A performance ao vivo será o mais fiel ao disco possível. Durante o processo de prática do alinhamento poderá haver sempre algo que possa surgir e que possa adicionar valor à performance, mas na generalidade será algo muito semelhante em termos de estrutura sabendo que ao vivo é importante a conexão da energia que se criará entre nós e audiência durante a celebração ao vivo em que o público tem uma determinante importância nessa performance e celebração. Relativamente a datas temos já algumas datas agendadas: 30 de novembro (Lisboa - Village Underground), 15 de fevereiro (Barreiro - ADAO), 1 março (Fuzz - Cartaxo), 8 de março (DRAC - Figueira da Foz). Estamos a aguardar ainda a confirmação de outras datas para a realização da tour.

 

Obrigado pela entrevista, Hermano. Queres deixar alguma mensagem final?

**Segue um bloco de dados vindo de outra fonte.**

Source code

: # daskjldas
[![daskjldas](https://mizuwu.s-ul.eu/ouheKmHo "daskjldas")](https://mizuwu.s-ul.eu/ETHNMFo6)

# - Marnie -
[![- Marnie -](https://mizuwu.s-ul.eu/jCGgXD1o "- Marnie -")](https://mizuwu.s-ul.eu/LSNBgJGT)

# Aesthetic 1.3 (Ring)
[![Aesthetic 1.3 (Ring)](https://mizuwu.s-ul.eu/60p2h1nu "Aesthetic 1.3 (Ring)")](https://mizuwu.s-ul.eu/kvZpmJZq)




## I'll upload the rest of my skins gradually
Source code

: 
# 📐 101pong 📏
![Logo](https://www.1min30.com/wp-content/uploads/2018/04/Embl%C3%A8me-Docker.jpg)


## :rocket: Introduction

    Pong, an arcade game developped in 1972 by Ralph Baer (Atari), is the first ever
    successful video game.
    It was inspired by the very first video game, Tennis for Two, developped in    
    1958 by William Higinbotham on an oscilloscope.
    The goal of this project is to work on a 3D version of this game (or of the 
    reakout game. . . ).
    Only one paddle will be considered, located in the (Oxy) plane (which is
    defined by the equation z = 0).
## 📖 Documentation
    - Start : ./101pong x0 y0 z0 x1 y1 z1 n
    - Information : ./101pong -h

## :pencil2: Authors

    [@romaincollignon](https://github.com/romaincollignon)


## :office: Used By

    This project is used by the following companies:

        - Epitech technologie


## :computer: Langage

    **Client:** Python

Quero apenas expressar a minha profunda gratidão por esta oportunidade de nos conectarmos contigo e com os vossos leitores e com nossos seguidores atuais e futuros. Desejo que todos possam encontrar na nossa música algo que ajude a conectarem-se com o vosso interior, a fim de continuarem a vossa jornada em direção ao vosso potencial máximo. Por favor, continuem a ouvir música, ouçam-se a vós próprios, ouçam-se uns aos outros sendo empáticos tanto quanto possível, falem livremente sobre o que vos preocupa e que cuidem a vossa saúde mental, sejam tolerantes, respeitem a vossa sombra, aprendam com isso, expressem o amor e a luz que têm para partilhar. Agradecer também muito ao Daniel Makosch e à Raging Planet por mais uma aposta na banda e à Eliana Berto por nos ajudar com a Ride The Snake a viajar também até todos vós que nos ajudam a fazer crescer a banda e a passar o conteúdo dos Earth Drive para quem se queira ligar a nós. Muito obrigado a todos e até breve!